In October 2022, the American Civil Liberties Union (ACLU) published a report showing that the Fulton County jail, near Atlanta, Georgia, was holding some 2,892 people, or 301 people more than its official capacity. As a result, hundreds of detained people had been assigned makeshift sleeping arrangements on jail floors. According to the ACLU’s analysis, some 728 of those detained could be released if Fulton County implemented “proven, sustainable solutions to overcrowding.”
As Elizabeth Weill-Greenberg reported for The Appeal, the ACLU study found that 45 percent of the inmates at Fulton County Jail had not been formally charged. Georgia law states: “Any person who is arrested for a crime and who is refused bail shall, within 90 days after the date of confinement, be entitled to have the charge against him or her heard by a grand jury having jurisdiction over the accused person.” Most of the inmates being held were arrested for misdemeanor cases, according to the ACLU, which also found that 90 percent of those held at the Fulton County jail were Black.
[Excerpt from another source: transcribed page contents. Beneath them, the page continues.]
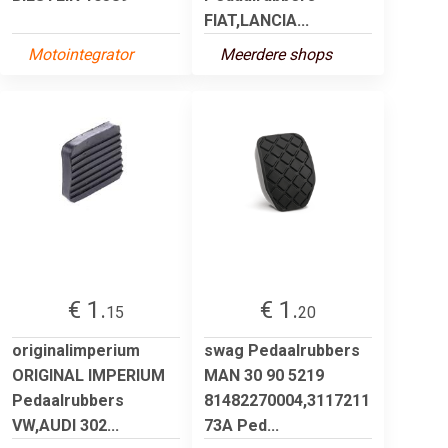
FIAT,LANCIA...
Motointegrator
Meerdere shops
€ 1.
€ 1.
15
20
originalimperium
swag Pedaalrubbers
ORIGINAL IMPERIUM
MAN 30 90 5219
Pedaalrubbers
81482270004,3117211
VW,AUDI 302...
73A Ped...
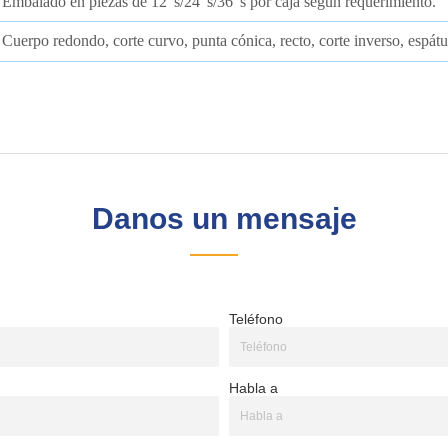
Danos un mensaje
Teléfono
Habla a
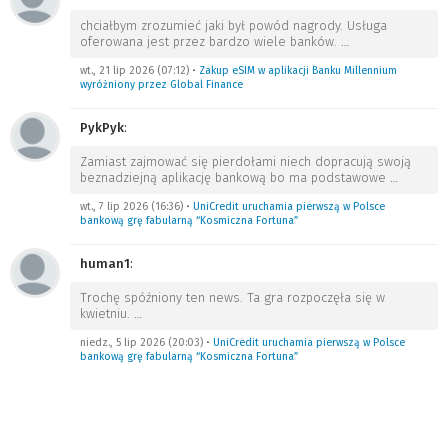
chciałbym zrozumieć jaki był powód nagrody. Usługa
oferowana jest przez bardzo wiele banków.
…
wt., 21 lip 2026 (07:12)
•
Zakup eSIM w aplikacji Banku Millennium
wyróżniony przez Global Finance
PykPyk
:
Zamiast zajmować się pierdołami niech dopracują swoją
beznadziejną aplikację bankową bo ma podstawowe
…
wt., 7 lip 2026 (16:36)
•
UniCredit uruchamia pierwszą w Polsce
bankową grę fabularną “Kosmiczna Fortuna”
human1
:
Trochę spóźniony ten news. Ta gra rozpoczęła się w
kwietniu.
…
niedz., 5 lip 2026 (20:03)
•
UniCredit uruchamia pierwszą w Polsce
bankową grę fabularną “Kosmiczna Fortuna”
The Atlanta City Council came to an agreement with Sheriff Patrick Labat as well as Fulton County to transfer several hundred inmates to the Atlanta City Detention Center, which would alleviate the overpopulation crisis. However, these transfers have been delayed pending a new study by the Justice Policy Board, a joint effort by local governmental agencies and nonprofits to develop alternatives to incarceration for Fulton County and the city of Atlanta. Sheriff Labat said he believed this was a “stall tactic” and that moving the inmates would help solve the overpopulation problem. Justice reform groups and local groups have questioned the proposed transfer as a genuine solution. In line with the ACLU study, they call for the release of hundreds of those detained.
As of October 2022, no major national news outlet has covered the issue of Fulton County’s overpopulated jail. The issue has been the topic of local news reports, including coverage by Atlanta-based news outlets.